» How to complete this task: Give as output the line that contains "wire T1, T2;", followed by every remaining line of the entries, unchanged and with nothing added.

» The data:
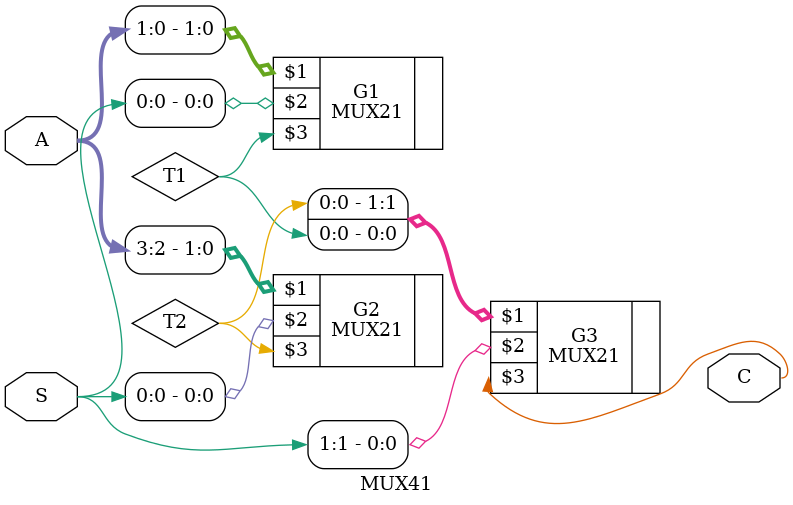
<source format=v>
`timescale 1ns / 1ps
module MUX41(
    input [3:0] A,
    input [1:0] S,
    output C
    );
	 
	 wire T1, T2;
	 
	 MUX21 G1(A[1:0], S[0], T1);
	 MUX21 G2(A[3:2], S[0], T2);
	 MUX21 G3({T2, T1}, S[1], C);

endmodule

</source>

» Your solution:
	 wire T1, T2;
	 
	 MUX21 G1(A[1:0], S[0], T1);
	 MUX21 G2(A[3:2], S[0], T2);
	 MUX21 G3({T2, T1}, S[1], C);

endmodule

</source>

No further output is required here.